Here's the uncomfortable truth: most organisations adopted AI tools without redesigning governance.

They didn't change code review processes to account for higher volume and lower author comprehension. They didn't adjust their specification practices to provide the intent clarity that AI delegation requires. They didn't redefine accountability for code that was generated rather than written.

The result is a governance gap — the space between how fast code is produced and how well the organisation can validate what was produced. This gap grows wider with every efficiency improvement that doesn't come with a corresponding governance improvement.

Five governance layers

Closing the governance gap requires five layers, each addressing a different aspect of the delegation problem:

Context layer. What is this change for? What problem does it solve? What constraints apply? Without context, AI generates syntactically correct code that is semantically wrong.
Specification layer. What exactly should the code do? What are the boundaries, edge cases, and acceptance criteria? The more you delegate to AI, the more precise your specifications must be. This is counterintuitive — people expect AI to reduce specification effort, but it actually increases it.
Proof layer. How do we know the code does what the specification says? Tests, characterisation tests, property-based tests, contract tests. The proof packet travels with the code.
Review layer. Who validates that the proof matches the intent? Review in an AI-augmented world is not line-by-line code reading. It's intent validation: does this implementation match what we actually wanted?
Monitoring layer. How do we know the code continues to behave correctly in production? Observability, canary deployments, feature flags, rollback capability.

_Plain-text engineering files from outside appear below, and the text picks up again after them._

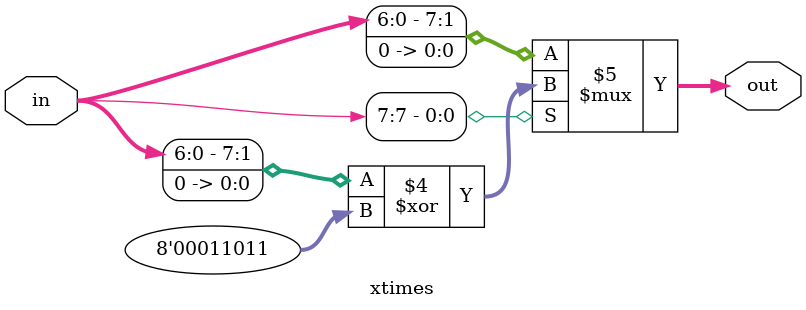
<source format=v>
/*
 * Copyright 2018, Jiumao <brize_huang@163.com>
 *
 * Licensed under the Apache License, Version 2.0 (the "License");
 * you may not use this file except in compliance with the License.
 * You may obtain a copy of the License at
 *
 * http://www.apache.org/licenses/LICENSE-2.0
 *
 * Unless required by applicable law or agreed to in writing, software
 * distributed under the License is distributed on an "AS IS" BASIS,
 * WITHOUT WARRANTIES OR CONDITIONS OF ANY KIND, either express or implied.
 * See the License for the specific language governing permissions and
 * limitations under the License.
 */

module MIXCOLUNM (
    input   [31:0]  in  ,
    output  [31:0]  out  
);

wire    [7:0]       s0  ;
wire    [7:0]       s1  ;
wire    [7:0]       s2  ;
wire    [7:0]       s3  ;
wire    [7:0]       s0b ;
wire    [7:0]       s1b ;
wire    [7:0]       s2b ;
wire    [7:0]       s3b ;

assign {s0, s1, s2, s3} = in;

xtimes U1( .in(s0^s1), .out(s0b) );
xtimes U2( .in(s1^s2), .out(s1b) );
xtimes U3( .in(s2^s3), .out(s2b) );
xtimes U4( .in(s3^s0), .out(s3b) );

assign out[31:24] = s0b ^ s1 ^ s2 ^ s3;
assign out[23:16] = s1b ^ s0 ^ s2 ^ s3;
assign out[15:8]  = s2b ^ s0 ^ s1 ^ s3;
assign out[7:0]   = s3b ^ s0 ^ s1 ^ s2;

endmodule


module xtimes(
    input     [7:0]     in  ,
    output    [7:0]     out                 
);

assign out = (in[7] == 1'b0) ? (in << 1'b1) : ((in << 1'b1) ^ 8'h1b) ;

endmodule 


</source>
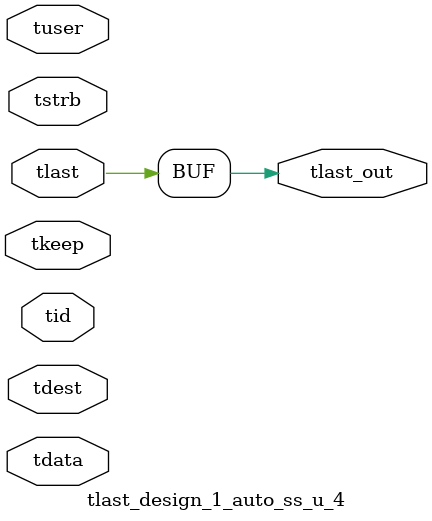
<source format=v>


`timescale 1ps/1ps

module tlast_design_1_auto_ss_u_4 #
(
parameter C_S_AXIS_TID_WIDTH   = 1,
parameter C_S_AXIS_TUSER_WIDTH = 0,
parameter C_S_AXIS_TDATA_WIDTH = 0,
parameter C_S_AXIS_TDEST_WIDTH = 0
)
(
input  [(C_S_AXIS_TID_WIDTH   == 0 ? 1 : C_S_AXIS_TID_WIDTH)-1:0       ] tid,
input  [(C_S_AXIS_TDATA_WIDTH == 0 ? 1 : C_S_AXIS_TDATA_WIDTH)-1:0     ] tdata,
input  [(C_S_AXIS_TUSER_WIDTH == 0 ? 1 : C_S_AXIS_TUSER_WIDTH)-1:0     ] tuser,
input  [(C_S_AXIS_TDEST_WIDTH == 0 ? 1 : C_S_AXIS_TDEST_WIDTH)-1:0     ] tdest,
input  [(C_S_AXIS_TDATA_WIDTH/8)-1:0 ] tkeep,
input  [(C_S_AXIS_TDATA_WIDTH/8)-1:0 ] tstrb,
input  [0:0]                                                             tlast,
output                                                                   tlast_out
);

assign tlast_out = {tlast};

endmodule


</source>
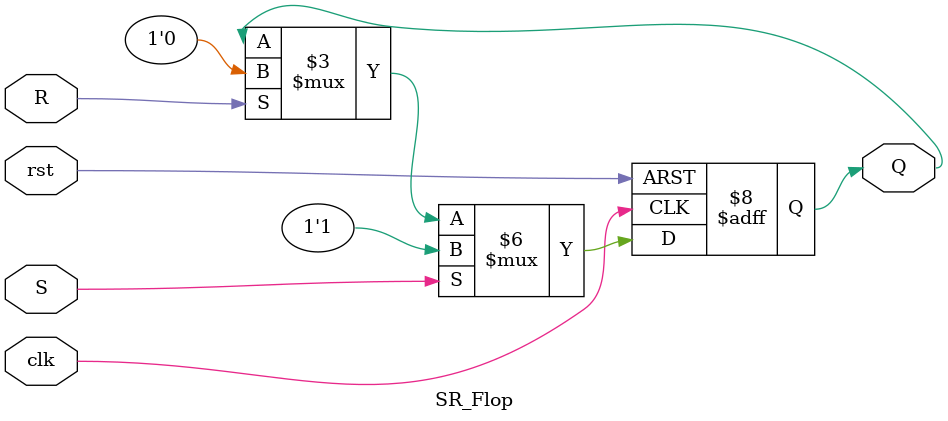
<source format=v>
`timescale 1ns / 1ps


module SR_Flop(
    input       clk,
    input       rst,
    input       S,
    input       R,
    output  reg Q
    );
    
    always @(posedge clk, posedge rst)
        if(rst)     Q <= 1'b0;
        else if(S)  Q <= 1'b1;
        else if(R)  Q <= 1'b0;
        else        Q <= Q;
endmodule

</source>
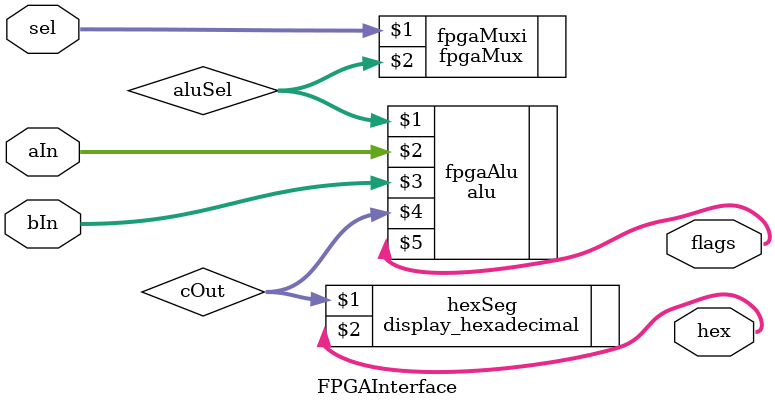
<source format=sv>
module FPGAInterface (
				input logic [3:0] aIn,
				input logic [3:0] bIn,
				input logic [5:0] sel,
				output logic [6:0] hex,
				output logic [3:0] flags);  // [ O, C, Z, N ]

logic [3:0] aluSel, cOut;
fpgaMux fpgaMuxi (sel, aluSel);
alu #(4) fpgaAlu (aluSel, aIn, bIn, cOut, flags);
display_hexadecimal hexSeg (cOut, hex);
endmodule
</source>
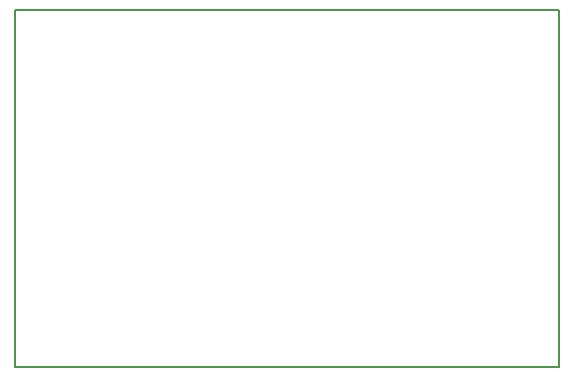
<source format=gm1>
G04 MADE WITH FRITZING*
G04 WWW.FRITZING.ORG*
G04 SINGLE SIDED*
G04 HOLES NOT PLATED*
G04 CONTOUR ON CENTER OF CONTOUR VECTOR*
%ASAXBY*%
%FSLAX23Y23*%
%MOIN*%
%OFA0B0*%
%SFA1.0B1.0*%
%ADD10R,1.821250X1.196930*%
%ADD11C,0.008000*%
%ADD10C,0.008*%
%LNCONTOUR*%
G90*
G70*
G54D10*
G54D11*
X4Y1193D02*
X1817Y1193D01*
X1817Y4D01*
X4Y4D01*
X4Y1193D01*
D02*
G04 End of contour*
M02*
</source>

Most organisations have fragments of these layers. Almost none have all five, and fewer still have them connected into a coherent governance system.

The organisational design question

The delegation problem is ultimately an organisational design question: how do you structure teams, processes, and accountability chains for a world where production is cheap but intent is expensive?

This means:

Product roles become more important, not less. Clear specifications require product thinking. If your product owners write vague tickets, AI amplifies the vagueness.
Review capacity must scale with generation capacity. You can't 10x code generation and keep the same review bandwidth. Either invest in review or accept that quality will degrade.
Accountability must be redefined. When AI generates the code, who is accountable for its behaviour? The person who prompted? The person who reviewed? The person who merged? Without clear accountability, nobody owns the outcome.
Team structures may need to change. The ratio of senior to junior developers, the role of architects, the function of tech leads — all of these are affected by AI delegation. Organisations that don't redesign team structures will find that AI amplifies their existing dysfunction.

AI didn't remove the bottleneck. It moved it upstream into intent, validation, and accountability. That's an organisational design challenge, not a tooling one.

The organisations that capture real value from AI are the ones that treat the delegation problem as a governance redesign, not a tool rollout. The rest will produce more code, faster, with less understanding — and wonder why outcomes aren't improving.

This article is adapted from the forthcoming book on governing AI-assisted software delivery at enterprise scale.